**EXERCISE:** Copy every line in the listing that contains "grill".

<<<<

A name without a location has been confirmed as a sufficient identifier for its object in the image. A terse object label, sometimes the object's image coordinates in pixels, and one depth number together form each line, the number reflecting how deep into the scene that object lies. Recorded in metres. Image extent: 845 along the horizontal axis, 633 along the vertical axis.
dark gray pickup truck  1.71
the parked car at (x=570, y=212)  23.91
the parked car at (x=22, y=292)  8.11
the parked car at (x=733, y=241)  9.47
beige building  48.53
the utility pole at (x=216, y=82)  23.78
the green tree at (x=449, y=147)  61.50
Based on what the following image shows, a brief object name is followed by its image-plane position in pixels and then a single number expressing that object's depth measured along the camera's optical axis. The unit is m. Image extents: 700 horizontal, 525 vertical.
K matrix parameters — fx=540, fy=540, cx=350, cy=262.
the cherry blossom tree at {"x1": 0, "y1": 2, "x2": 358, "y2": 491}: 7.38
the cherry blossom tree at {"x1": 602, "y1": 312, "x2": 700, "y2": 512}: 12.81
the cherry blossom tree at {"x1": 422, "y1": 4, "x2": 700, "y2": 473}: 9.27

>>>>
<<<<

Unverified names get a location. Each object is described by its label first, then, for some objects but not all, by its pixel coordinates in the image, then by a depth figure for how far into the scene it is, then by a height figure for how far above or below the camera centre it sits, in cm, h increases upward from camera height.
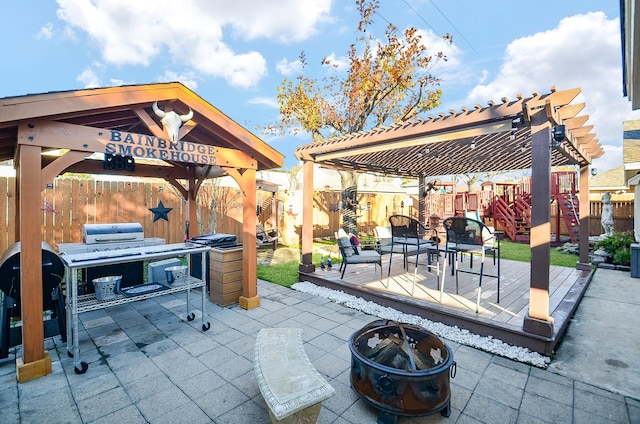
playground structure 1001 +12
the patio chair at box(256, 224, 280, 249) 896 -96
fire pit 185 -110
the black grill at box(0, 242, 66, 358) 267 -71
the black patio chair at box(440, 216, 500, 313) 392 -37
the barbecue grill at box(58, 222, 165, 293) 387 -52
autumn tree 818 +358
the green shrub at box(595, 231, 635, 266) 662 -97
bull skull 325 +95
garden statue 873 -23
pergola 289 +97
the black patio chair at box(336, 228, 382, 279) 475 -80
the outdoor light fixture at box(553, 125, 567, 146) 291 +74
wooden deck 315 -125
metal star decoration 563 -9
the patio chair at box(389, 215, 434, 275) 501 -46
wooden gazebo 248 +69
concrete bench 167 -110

>>>>

**RESULT OF THE TASK:**
the black grill at box(0, 242, 66, 358) 267 -71
the barbecue grill at box(58, 222, 165, 293) 387 -52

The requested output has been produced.